No domingo, 14 de abril de 2024, a iLocal realizou as Conversas sobre a Caça.
É sempre oportuno reunir pessoas para debater assuntos que são eminentemente “rurais”, embora aparentem ser também tema crescente nos meios mais urbanos. É também muito importante que os agentes diretamente envolvidos (caçadores, autoridade) e os que indiretamente são afetados (agricultores, turistas e outros utentes da paisagem rural) possam ter voz ativa neste tema tão sensível e dar contributos que vão para além da sua própria sensibilidade.
– Paulo Cortez, dinamizador da conversa.
Um grupo pequeno de 11 pessoas entre caçadores, académicos e cidadãos interessados, conversaram, livremente, ao longo de cerca de duas horas sobre a temática da caça ao javali. Uma conversa aberta e descontraída.
Foi solicitado que o debate se organizasse na longo de eixos de pares opostos, sendo lembrado que entre as posições opostas existe um contínuo de posições intermédias que podem ser assumidas, evitando extremismos de posições que geralmente levam ao impasse. O primeiro desses pares opostos foi perguntar aos participantes se eles se colocavam mais do paradigma do Humano fora da Natureza (fora no sentido de especial) ou pelo contrário o Humano como mais um elemento da Natureza.
Do lado dos defensores da caça ao javali foram apresentados argumentos como: a qualidade da carne; o controlo das populações de javali que, quando em excesso, conduzem a prejuízos para as culturas, acidentes automóveis entre outros problemas; o facto da própria caça ser uma forma rápida de abater o animal sem grande sofrimento, mais digna que, por exemplo, o abate industrial dos animais. Foi ainda realçada a sua contribuição para a economia local como o turismo e valor gastronómico.
Do lado dos não defensores da caça ao javali ou caça em geral foi argumentado que a solução da caça ao javali não pode ser sustentada por argumentos do controlo (ou gestão) das populações de javali, pois controlar uma espécie não significa exatamente alcançar a reposição e equilíbrio dos ecossistemas.

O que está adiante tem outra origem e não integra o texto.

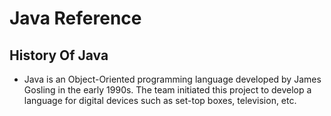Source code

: # Java Reference
## History Of Java
* Java is an Object-Oriented programming language developed by James Gosling in the early 1990s. The team initiated this project to develop a language for digital devices such as set-top boxes, television, etc.
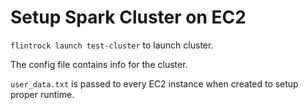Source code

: # Setup Spark Cluster on EC2

`flintrock launch test-cluster` to launch cluster. 

The config file contains info for the cluster.

`user_data.txt` is passed to every EC2 instance when created to setup proper runtime.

Este é mais complexo e exige uma atenção e práticas respeitadoras de todos os elementos do ecossistema natural. Também foi argumentado que nem sempre a carne de animais bravios é de melhor qualidade e também que nem sempre a morte dos animais ocorre de forma limpa e sem sofrimento.
Nesta altura do debate também foi aflorado o tema da posse de armas de fogo poder estar ligada a usos indevidos das mesmas. Foi contraposto que existe um rigoroso controle sobre a legalização das armas que praticamente anula este problema. Ou seja, o uso de uma arma de caça num crime não significa que a culpa possa ser atribuída à caça ou aos caçadores.
“O javali faz o que pode para viver”. Esta foi, talvez, a ideia mais inspiradora que alimentou a conversa sobre a caça ao javali. De facto, o javali faz o que pode para viver e perpetuar a sua existência. Mas, afinal não fazem o mesmo todas as outras espécies que formam os ecossistemas? A resposta é afirmativa todas as espécies, a humana incluída, “lutam” pela sua perpetuação. Nisso não há distinção entre humanos e não humanos. Onde há distinção é na capacidade de impactar nos ecossistemas. Este momento da conversa levou para a clarificação de outro par de opostos: se o Humano tem o domínio dos ecossistemas, ou se é apenas responsável por eles.


No final foi solicitada uma dinâmica de síntese da conversa. Foi dado um pequeno papel a cada participante para que neles escrevessem apenas uma palavra descritora da aprendizagem com a conversa. Para isso foi solicitado que os mesmos se dirigissem ao exterior e se inspirassem no fabuloso cenário do Vale da Vilariça. Depois vinham em silêncio e deixavam o pedaço de papel no centro da sala, sendo o mesmo fotografado por todos e levado para casa para posterior reflexão.
Desta forma ativou-se o último dos pares de opostos, pois a inspiração veio da contemplação da natureza e o registo pelo recurso a tecnologia dos telemóveis. Vencendo-se ou tirando-se partido de ambos os mundos.